A freelance writer, Haber applies personal knowledge of the sport developed over many years of surfing Ocean Beach near San Francisco and writing skills he honed while working at a publishing firm. He now lives with his wife on the island of Oahu, and works for the State of Hawaii.
The book offers a unique experience. You begin on page one, but rather than reading in sequential order, you flip a coin at the end of each page and follow the prompt. If you get a heads, you go to one section, tails you are told to go to another. This format gives you a sense of the actual randomness and unpredictability of surfing Pipeline.
“I didn’t want to bind my reader to one fixed story,” said Haber. “So I built in lots of possibilities. The book has 89 different endings and there are some 300 adventurous paths to those ending. Every time you read it, you experience a new plot-twisted fate.”
Haber even captures the local parlance of Hawaiian surfers and explains the jargon in a 15 page A to Z glossary.
The web site www.experiencepipeline.com includes a sample storyline from the book along with the glossary and Pipeline facts and trivia.
The Next Wave in Young Adult Reading
(SAN DIEGO, CALIF) – Open the new paperback Experience Pipeline (Casagrande Press, April 2008) and within a few pages you could be dropping down the face of a 20-foot Hawaiian wave or running off into the sunset with a good-looking Brazilian bodyboarder. Or, you could die!

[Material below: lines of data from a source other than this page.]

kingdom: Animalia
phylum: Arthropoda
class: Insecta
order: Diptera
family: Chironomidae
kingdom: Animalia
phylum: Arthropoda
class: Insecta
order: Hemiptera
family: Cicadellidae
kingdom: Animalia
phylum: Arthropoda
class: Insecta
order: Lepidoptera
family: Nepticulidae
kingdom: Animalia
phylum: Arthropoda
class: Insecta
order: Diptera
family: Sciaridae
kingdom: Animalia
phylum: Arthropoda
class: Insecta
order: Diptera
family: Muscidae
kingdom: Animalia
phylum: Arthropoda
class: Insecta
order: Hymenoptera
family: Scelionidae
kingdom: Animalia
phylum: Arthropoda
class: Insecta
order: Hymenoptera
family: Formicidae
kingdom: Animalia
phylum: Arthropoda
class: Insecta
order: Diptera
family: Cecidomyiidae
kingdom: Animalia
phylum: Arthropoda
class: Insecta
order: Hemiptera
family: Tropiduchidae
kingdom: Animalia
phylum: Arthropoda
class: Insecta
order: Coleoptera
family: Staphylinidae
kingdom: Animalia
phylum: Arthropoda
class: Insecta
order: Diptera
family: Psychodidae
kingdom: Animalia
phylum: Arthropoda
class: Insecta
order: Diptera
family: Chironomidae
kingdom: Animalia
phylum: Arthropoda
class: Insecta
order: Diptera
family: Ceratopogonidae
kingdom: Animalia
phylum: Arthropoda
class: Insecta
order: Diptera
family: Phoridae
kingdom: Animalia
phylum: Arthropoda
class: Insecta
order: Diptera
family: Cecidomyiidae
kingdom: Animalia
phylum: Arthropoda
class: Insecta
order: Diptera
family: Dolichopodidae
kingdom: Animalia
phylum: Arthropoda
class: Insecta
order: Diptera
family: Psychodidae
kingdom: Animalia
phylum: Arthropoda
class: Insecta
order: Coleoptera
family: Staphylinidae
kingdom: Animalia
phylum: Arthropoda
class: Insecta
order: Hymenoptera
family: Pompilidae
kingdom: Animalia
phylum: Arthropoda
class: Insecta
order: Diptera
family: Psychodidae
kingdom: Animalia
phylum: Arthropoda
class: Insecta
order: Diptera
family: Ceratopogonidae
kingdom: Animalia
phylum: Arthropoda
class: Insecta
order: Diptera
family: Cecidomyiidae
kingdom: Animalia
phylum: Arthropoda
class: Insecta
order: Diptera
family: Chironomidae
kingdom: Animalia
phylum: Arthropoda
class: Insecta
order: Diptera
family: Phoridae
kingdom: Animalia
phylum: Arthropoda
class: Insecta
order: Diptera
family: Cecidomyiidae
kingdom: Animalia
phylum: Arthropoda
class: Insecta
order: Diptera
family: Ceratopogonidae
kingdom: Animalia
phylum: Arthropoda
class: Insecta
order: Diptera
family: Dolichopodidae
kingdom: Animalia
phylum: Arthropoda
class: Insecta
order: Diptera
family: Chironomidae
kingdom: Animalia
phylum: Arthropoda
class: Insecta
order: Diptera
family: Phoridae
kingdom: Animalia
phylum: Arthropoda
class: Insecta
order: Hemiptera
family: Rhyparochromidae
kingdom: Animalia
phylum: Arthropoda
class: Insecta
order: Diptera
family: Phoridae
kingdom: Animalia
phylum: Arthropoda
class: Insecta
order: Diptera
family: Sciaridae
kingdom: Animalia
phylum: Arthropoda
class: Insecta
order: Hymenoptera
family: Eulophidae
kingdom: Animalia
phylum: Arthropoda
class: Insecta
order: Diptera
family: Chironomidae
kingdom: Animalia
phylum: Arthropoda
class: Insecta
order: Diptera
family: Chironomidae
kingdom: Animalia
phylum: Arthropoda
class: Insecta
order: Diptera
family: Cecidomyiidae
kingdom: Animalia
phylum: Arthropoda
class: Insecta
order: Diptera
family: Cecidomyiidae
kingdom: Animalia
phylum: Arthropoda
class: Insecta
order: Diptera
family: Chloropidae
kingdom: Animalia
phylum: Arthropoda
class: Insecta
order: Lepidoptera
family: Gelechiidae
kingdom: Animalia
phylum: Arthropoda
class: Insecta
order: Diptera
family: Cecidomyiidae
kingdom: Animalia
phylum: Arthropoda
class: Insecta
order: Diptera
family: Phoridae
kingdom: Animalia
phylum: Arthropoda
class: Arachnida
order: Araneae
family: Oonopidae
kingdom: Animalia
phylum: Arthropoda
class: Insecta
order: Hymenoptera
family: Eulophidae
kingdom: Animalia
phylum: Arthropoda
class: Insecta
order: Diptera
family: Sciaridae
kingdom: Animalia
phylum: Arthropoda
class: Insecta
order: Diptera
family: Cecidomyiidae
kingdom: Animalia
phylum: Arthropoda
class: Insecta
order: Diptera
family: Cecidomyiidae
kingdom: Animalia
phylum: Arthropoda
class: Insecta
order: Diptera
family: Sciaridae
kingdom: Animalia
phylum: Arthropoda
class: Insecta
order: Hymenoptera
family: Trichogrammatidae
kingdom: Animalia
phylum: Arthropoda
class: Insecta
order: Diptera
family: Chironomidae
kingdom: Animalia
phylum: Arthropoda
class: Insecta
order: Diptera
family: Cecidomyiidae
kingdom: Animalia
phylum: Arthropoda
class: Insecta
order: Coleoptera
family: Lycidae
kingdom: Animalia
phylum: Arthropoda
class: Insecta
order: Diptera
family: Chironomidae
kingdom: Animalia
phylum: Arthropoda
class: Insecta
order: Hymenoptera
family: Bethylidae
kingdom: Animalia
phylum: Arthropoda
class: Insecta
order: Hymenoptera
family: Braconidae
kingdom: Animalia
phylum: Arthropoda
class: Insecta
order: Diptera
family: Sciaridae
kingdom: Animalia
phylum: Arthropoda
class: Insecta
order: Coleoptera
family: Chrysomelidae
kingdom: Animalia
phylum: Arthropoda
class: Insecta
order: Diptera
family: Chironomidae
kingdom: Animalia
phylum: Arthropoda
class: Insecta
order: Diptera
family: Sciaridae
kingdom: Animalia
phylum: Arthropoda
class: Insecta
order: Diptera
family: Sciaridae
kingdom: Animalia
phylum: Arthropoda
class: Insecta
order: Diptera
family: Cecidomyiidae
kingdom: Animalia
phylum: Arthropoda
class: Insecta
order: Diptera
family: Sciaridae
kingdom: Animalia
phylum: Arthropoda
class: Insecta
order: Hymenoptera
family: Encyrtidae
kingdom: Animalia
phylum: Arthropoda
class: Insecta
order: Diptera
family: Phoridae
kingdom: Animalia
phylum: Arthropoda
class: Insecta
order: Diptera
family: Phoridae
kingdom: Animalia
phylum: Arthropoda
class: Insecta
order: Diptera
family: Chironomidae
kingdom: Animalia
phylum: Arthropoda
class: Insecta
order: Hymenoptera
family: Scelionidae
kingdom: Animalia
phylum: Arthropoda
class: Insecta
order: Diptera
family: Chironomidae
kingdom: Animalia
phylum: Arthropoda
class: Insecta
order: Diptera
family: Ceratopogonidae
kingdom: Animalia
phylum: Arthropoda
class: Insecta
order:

It all depends on the toss of a coin, which in this book is the mode for moving from page to page. There are over 300 possible storylines, which all begin when you paddle into the waves at the Pipe Masters contest—the last stop on the professional surfing tour. It’s just you—the reader—and your two rivals on the final day of competition. If your coin flip comes up “heads,” you may end up out-riding your competitor to a champagne-drenching victory; if you get “tails,” you might get pummeled by the whitewater and crash into the coral reef.
Targeting a book to young adults is tricky. The new generation of digital natives is more enamored with playing high-action video games, text-messaging and changing up playlists on their iPods than with reading books. To author Quinn Haber’s credit, each plot-twisting chapter is only half a page long, the storylines are gripping and unforeseen, and each read is different from the last. The unlikely format of this book may have just the right elements for short-attention span readers.
Haber, who lives on Oahu, admits his approach is similar to the 1980s’ Choose Your Own Adventure series that provided young readers a dozen or so possible endings. In Experience Pipeline, Haber maintains, “I wanted to create a reading adventure that was heart-pounding and full of action and different each time—an experience not unlike surfing in big waves.” He says he was inspired by sci-fi movies like Minority Report and Vanilla Sky, films in which the future is alterable. “I didn’t want to bind my reader to one fixed storyline. I wanted to give them the actual random, haphazard scenarios that professional surfers often encounter.”
The wild commercial success of the Choose Your Own Adventure formula could bode well for the reception of Haber’s alternative book format. “I know that moving from page to page based on a coin toss is a little…different. But, the spirit of youth is one of shirking convention,” he says.
His breadth of storylines is equally factual as fantastic. Colliding with your opponent during the competition? Yes, this happens. Wiping out, getting sucked into a coral reef cave, finding a treasure cache of gold in that cave, then winning the contest? That’s a pipedream.
Will such an unorthodox approach to young adult fiction win or wipeout at the bookstore? Let’s flip a coin and see.